**Exercise description:** Give the lines from the start of the items through the line containing "verhindert jede Möglichkeit, ihn zu besuchen." as a JSON list of strings, one per line, with blank lines left out.

Text extractions by page:
------------------------

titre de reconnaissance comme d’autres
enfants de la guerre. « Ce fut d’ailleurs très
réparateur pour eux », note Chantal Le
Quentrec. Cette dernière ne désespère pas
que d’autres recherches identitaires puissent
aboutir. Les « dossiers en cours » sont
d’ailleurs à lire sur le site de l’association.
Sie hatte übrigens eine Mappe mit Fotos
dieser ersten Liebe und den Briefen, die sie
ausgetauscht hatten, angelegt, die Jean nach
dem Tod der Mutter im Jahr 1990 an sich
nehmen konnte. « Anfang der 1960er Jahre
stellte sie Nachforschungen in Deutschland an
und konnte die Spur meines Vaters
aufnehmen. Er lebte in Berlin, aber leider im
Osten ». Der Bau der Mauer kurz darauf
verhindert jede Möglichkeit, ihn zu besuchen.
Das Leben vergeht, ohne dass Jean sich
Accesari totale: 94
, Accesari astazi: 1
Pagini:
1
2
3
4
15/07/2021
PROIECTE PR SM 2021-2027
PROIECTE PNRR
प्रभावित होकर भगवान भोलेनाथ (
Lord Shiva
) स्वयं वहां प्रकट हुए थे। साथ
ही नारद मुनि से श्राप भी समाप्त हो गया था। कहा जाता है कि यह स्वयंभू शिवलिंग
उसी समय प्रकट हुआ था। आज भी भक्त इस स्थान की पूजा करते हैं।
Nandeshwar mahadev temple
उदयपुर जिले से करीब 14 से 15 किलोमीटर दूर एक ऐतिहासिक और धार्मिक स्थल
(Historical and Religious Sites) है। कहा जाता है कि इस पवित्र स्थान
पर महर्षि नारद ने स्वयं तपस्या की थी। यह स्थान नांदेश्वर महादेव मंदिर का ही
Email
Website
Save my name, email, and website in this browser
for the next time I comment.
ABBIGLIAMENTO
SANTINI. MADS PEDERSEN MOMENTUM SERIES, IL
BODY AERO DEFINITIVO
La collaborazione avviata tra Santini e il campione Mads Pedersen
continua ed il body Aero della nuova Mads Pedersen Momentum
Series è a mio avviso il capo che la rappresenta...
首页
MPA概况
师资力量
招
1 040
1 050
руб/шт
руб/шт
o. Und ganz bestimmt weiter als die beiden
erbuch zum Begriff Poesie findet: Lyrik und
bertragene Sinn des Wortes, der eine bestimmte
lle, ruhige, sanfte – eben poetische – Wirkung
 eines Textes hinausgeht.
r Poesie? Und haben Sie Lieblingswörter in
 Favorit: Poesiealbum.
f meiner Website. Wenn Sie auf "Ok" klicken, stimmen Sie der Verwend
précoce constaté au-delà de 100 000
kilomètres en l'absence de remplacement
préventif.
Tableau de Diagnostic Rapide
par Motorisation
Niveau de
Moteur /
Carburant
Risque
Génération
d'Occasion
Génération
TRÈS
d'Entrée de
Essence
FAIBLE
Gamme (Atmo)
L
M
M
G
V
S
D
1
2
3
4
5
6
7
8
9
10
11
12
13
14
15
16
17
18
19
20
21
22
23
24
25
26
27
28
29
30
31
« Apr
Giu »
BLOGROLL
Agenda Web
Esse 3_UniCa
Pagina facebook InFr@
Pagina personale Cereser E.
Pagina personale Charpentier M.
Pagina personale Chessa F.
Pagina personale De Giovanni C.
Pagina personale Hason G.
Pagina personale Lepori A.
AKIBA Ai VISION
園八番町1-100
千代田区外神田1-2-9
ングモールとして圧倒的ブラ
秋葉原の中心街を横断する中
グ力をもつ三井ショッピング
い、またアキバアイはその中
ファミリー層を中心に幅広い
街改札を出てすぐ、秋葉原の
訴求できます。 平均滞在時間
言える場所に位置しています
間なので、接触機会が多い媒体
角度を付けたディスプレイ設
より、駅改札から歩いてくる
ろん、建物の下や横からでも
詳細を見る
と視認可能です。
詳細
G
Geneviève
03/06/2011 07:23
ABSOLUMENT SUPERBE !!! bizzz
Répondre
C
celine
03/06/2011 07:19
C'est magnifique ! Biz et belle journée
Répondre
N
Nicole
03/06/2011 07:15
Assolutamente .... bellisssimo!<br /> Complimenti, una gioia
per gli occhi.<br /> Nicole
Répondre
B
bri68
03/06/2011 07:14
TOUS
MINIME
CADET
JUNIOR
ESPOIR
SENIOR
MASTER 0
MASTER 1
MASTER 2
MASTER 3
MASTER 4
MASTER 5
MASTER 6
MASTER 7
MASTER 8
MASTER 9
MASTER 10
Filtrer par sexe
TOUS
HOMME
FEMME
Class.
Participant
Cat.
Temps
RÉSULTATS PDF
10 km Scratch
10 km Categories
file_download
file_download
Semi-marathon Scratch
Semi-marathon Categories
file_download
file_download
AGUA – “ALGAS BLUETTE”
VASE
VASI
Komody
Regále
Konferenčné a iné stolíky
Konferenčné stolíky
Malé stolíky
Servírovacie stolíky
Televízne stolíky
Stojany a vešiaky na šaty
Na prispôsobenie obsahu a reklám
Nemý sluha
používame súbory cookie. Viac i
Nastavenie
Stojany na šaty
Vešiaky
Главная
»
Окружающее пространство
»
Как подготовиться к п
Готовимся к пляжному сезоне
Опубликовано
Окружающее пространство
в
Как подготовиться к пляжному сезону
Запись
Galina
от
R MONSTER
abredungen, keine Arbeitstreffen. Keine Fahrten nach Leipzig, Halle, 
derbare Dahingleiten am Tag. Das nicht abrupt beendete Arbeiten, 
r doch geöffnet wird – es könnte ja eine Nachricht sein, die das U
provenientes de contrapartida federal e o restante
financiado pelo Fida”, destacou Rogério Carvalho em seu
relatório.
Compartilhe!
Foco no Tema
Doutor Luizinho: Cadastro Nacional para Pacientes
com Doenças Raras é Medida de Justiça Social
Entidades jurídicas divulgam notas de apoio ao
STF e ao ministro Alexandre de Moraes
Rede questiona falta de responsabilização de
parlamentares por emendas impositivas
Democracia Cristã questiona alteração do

------------------------

**Your response:**
[
  "titre de reconnaissance comme d’autres",
  "enfants de la guerre. « Ce fut d’ailleurs très",
  "réparateur pour eux », note Chantal Le",
  "Quentrec. Cette dernière ne désespère pas",
  "que d’autres recherches identitaires puissent",
  "aboutir. Les « dossiers en cours » sont",
  "d’ailleurs à lire sur le site de l’association.",
  "Sie hatte übrigens eine Mappe mit Fotos",
  "dieser ersten Liebe und den Briefen, die sie",
  "ausgetauscht hatten, angelegt, die Jean nach",
  "dem Tod der Mutter im Jahr 1990 an sich",
  "nehmen konnte. « Anfang der 1960er Jahre",
  "stellte sie Nachforschungen in Deutschland an",
  "und konnte die Spur meines Vaters",
  "aufnehmen. Er lebte in Berlin, aber leider im",
  "Osten ». Der Bau der Mauer kurz darauf",
  "verhindert jede Möglichkeit, ihn zu besuchen."
]